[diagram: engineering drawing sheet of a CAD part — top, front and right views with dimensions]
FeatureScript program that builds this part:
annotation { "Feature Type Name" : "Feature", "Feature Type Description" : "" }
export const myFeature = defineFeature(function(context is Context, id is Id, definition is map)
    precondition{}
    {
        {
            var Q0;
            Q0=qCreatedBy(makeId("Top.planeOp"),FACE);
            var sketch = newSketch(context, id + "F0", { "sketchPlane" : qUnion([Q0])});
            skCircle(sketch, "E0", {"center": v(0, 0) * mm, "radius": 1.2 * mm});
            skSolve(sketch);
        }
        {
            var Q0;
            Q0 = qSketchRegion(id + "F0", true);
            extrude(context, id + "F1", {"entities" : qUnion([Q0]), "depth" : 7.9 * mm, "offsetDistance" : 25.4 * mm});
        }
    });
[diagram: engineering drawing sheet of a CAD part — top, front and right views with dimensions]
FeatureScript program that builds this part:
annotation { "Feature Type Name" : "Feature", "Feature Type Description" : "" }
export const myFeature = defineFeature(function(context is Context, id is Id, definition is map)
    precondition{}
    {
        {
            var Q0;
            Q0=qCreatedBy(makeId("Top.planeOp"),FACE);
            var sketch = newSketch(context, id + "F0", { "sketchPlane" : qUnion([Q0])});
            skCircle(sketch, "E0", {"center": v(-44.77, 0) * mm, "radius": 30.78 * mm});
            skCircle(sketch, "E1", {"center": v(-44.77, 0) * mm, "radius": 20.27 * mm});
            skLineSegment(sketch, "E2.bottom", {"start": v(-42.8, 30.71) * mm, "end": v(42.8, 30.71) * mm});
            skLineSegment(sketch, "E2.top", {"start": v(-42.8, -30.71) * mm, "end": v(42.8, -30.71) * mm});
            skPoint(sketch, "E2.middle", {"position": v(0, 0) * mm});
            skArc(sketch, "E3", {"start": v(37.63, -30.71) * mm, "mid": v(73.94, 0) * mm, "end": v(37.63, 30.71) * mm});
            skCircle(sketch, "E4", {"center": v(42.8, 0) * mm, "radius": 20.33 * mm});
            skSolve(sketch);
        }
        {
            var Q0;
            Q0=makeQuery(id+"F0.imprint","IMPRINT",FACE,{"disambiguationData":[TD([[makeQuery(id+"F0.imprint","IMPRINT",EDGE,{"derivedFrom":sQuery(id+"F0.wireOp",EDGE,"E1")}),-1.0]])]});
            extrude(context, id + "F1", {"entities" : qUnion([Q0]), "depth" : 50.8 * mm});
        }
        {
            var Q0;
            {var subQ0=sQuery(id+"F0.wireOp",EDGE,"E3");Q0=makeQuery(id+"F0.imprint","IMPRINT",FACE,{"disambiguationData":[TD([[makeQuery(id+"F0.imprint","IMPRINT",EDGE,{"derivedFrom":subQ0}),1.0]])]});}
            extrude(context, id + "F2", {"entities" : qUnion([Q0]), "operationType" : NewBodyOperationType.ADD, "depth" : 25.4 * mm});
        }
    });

Problem requirements »
Count the lines in the rows above that contain the string "center". Give only the number.

Right answer »
4